Elle passait son chemin sans même vous remercier de la politesse.
— Ce que c’est que de nous, tout de même… soupiraient ceux qui, secrètement vacillants, redoutaient pour eux-mêmes semblable dérive. On en connaissait tant qui étaient ainsi partis de la tête.
Une des lubies de la vieille était de notoriété publique l’idée fixe qui la tenait de posséder un trésor caché.
— On verra ben un jour, on verra ben… répétait-elle à qui voulait l’entendre.
On riait bien sûr de cette folie, même si elle en laissait plus d’un songeur. On rit moins quand la Simone et le Baptiste commencèrent à se quereller pour savoir lequel des deux accueillerait la Victorine. Pour sûr, on ne fait rien pour rien et l’on sait que le sentiment est d’abord l’intérêt, pas ? Y aurait-il donc eu du vrai dans ce qui passait jusqu’alors pour divagation ?
Le Baptiste y allait de son couplet de bon fils :
— Vous serez à votre aise chez nous, la mé… Et puis je suis t-y pas l’aîné ? On sait ce qu’on se doit !
La Simone n’était pas en reste. Mariée à un valet de ferme qui passait plus de temps au cabaret qu’aux champs, elle tirait le diable par la queue, affligée qu’elle était en outre d’un enfant infirme qui, aveugle de naissance, n’était qu’une bouche à nourrir.
— Le Félicien aurait ben besoin de compagnie, savez-vous, moi je compte pour rien, avec toute la besogne…

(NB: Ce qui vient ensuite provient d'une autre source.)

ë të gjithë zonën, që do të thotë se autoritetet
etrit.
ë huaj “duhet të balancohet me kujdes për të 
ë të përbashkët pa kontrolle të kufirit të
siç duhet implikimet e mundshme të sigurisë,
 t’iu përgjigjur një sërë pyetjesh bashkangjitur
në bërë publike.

Ce fut Victorine qui trancha au bout du compte : elle se retirerait chez sa fille. Non qu’elle la préférât à ce grand flandrin de Baptiste, mais la pensée du petit la remuait. De ce jour, son fils la tint pour morte.
Dans la maisonnée, on s’habitua vite à les voir tout au long du jour au coin de l’âtre, la vieille folle et l’infirme. Ils ne se parlaient guère, mais leur connivence éclatait. C’était comme si les mots avaient été superflus entre eux. Elle le regardait parfois en souriant, pendant qu’il lui caressait timidement de la main le bras ou le visage.
— Mon besot… murmurait-elle.
Tôt sevré de tendresse, Félicien découvrait avec sa grand-mère le bonheur d’une présence aimante.